States are investing millions in contracts with companies like Deloitte, Accenture, and Optum to comply with the One Big Beautiful Bill Act, a law that is expected to strip health and food benefits from millions of low-income Americans. The law requires states to update their eligibility systems for Medicaid and the Supplemental Nutrition Assistance Program (SNAP), leading to increased bureaucratic hurdles and potential coverage losses. A Congressional Budget Office report estimates that by 2034, approximately 7.5 million people will lose Medicaid coverage, and 2.4 million will lose food assistance. In five states, initial estimates for system upgrades total at least $45.6 million.

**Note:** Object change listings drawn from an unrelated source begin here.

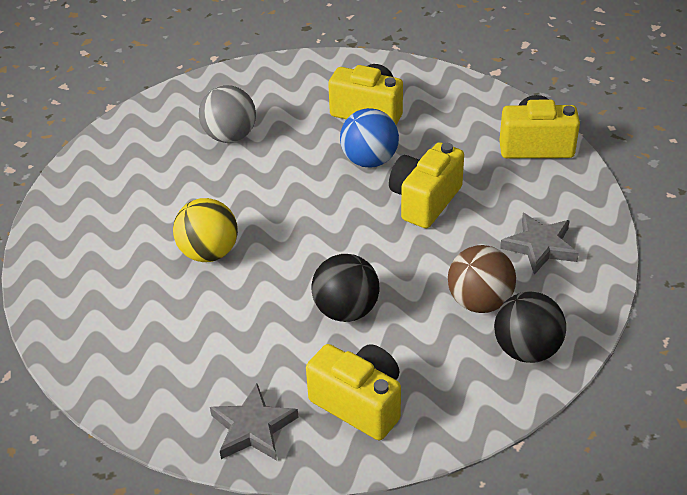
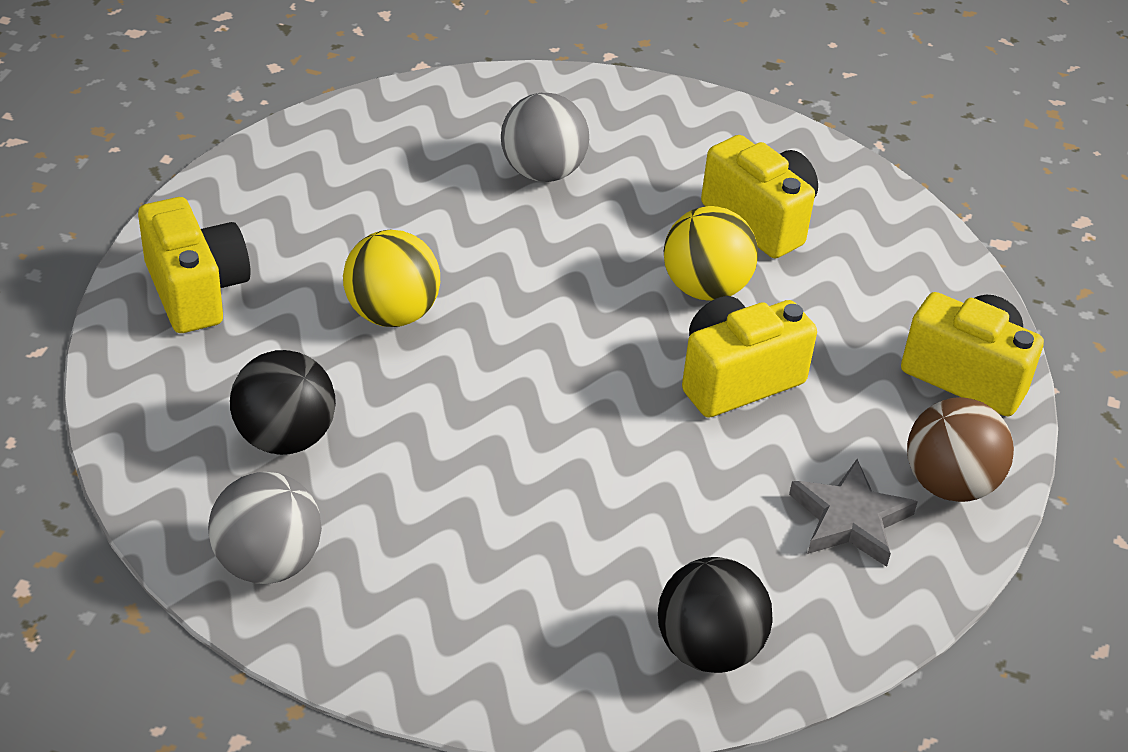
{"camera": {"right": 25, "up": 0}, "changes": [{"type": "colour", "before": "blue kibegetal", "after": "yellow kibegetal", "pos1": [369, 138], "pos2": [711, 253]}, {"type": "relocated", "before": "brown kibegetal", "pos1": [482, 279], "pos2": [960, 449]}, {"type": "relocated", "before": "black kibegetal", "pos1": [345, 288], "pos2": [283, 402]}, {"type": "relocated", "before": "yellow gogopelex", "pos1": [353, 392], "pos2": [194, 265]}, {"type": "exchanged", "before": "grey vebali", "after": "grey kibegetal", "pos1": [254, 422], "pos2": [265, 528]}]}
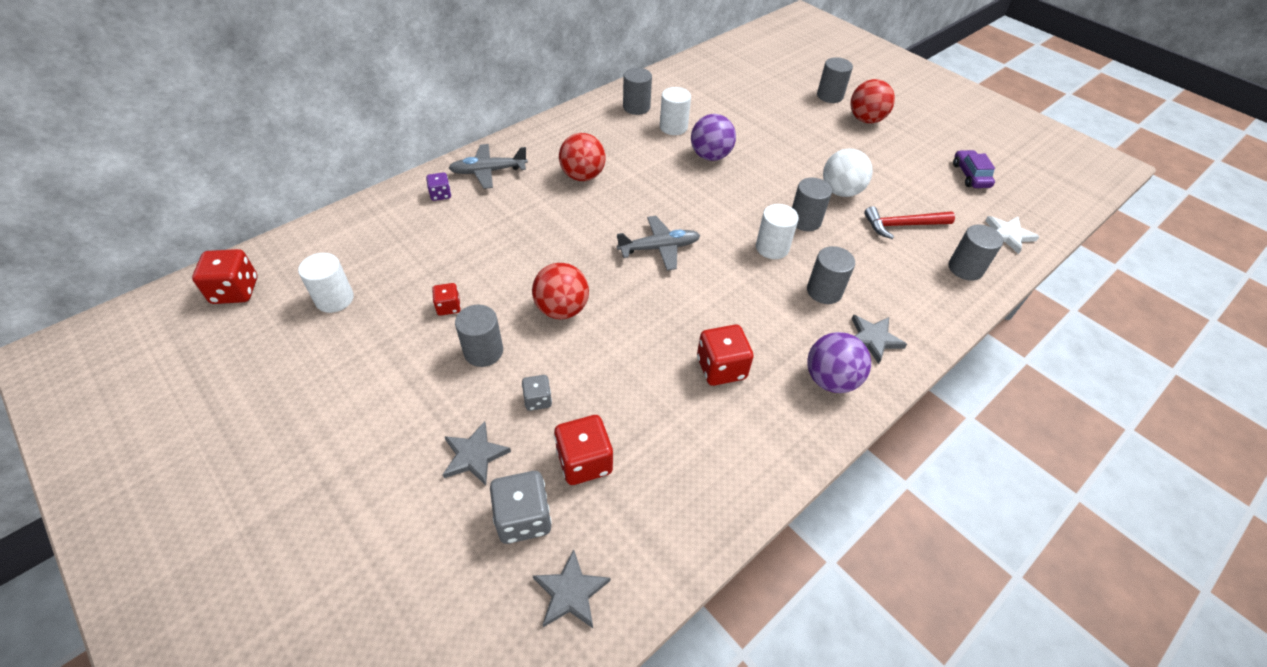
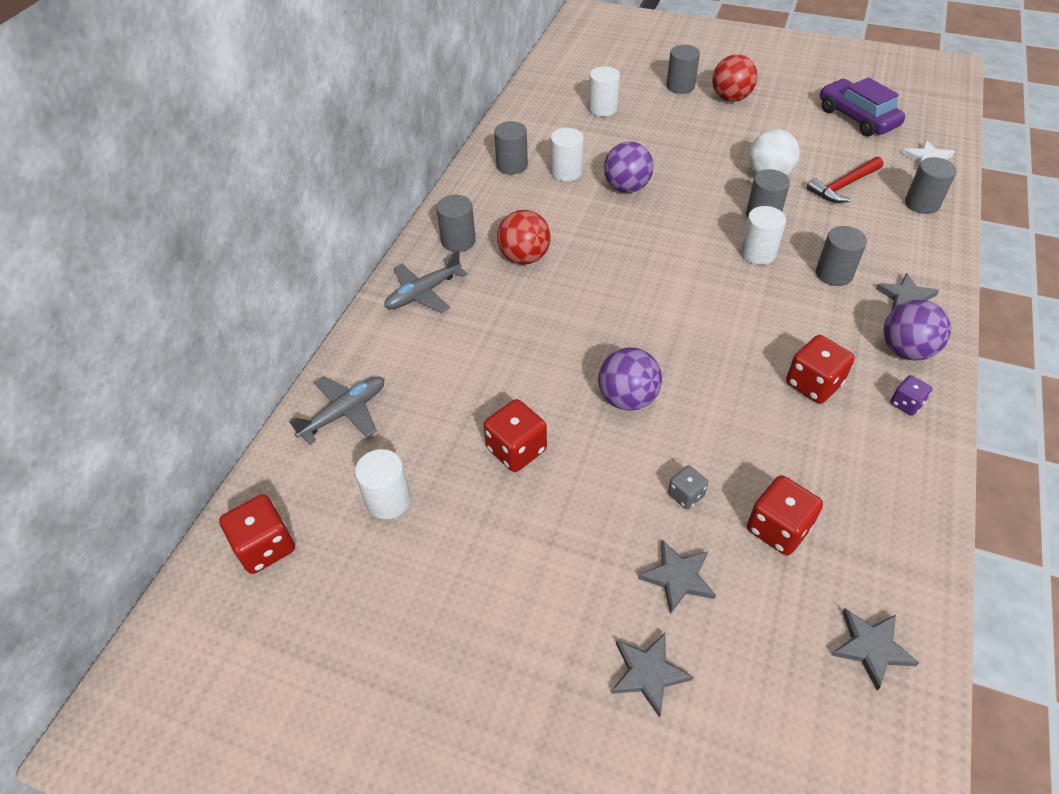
{"camera": {"right": -25, "up": 0}, "changes": [{"type": "size", "before": "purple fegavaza", "pos1": [974, 169], "pos2": [862, 106], "scale": 1.6}, {"type": "relocated", "before": "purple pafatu", "pos1": [438, 186], "pos2": [911, 395]}, {"type": "relocated", "before": "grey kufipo", "pos1": [658, 243], "pos2": [336, 410]}, {"type": "colour", "before": "red kibegetal", "after": "purple kibegetal", "pos1": [560, 291], "pos2": [630, 379]}, {"type": "size", "before": "red pafatu", "pos1": [446, 299], "pos2": [515, 435], "scale": 1.73}, {"type": "relocated", "before": "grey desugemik", "pos1": [479, 336], "pos2": [456, 223]}, {"type": "missing", "before": "grey pafatu", "pos1": [521, 507]}, {"type": "appeared", "after": "white desugemik", "pos2": [604, 91]}, {"type": "appeared", "after": "grey vebali", "pos2": [652, 675]}]}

Major changes, including work requirements for Medicaid recipients, are set to begin this year and will affect millions across 42 states and the District of Columbia.
Why It Matters
The One Big Beautiful Bill Act marks a significant shift in Medicaid policy, as it introduces work requirements for enrollees for the first time since the program’s inception in 1965. This legislative change is expected to complicate access to essential health services for low-income individuals, with data indicating that nearly two-thirds of adult Medicaid recipients are already employed. The financial implications are substantial, with states incurring costs to implement these changes while potentially saving money by reducing the number of beneficiaries. Historical data and current estimates highlight the profound impact this law will have on health coverage and food assistance for vulnerable populations.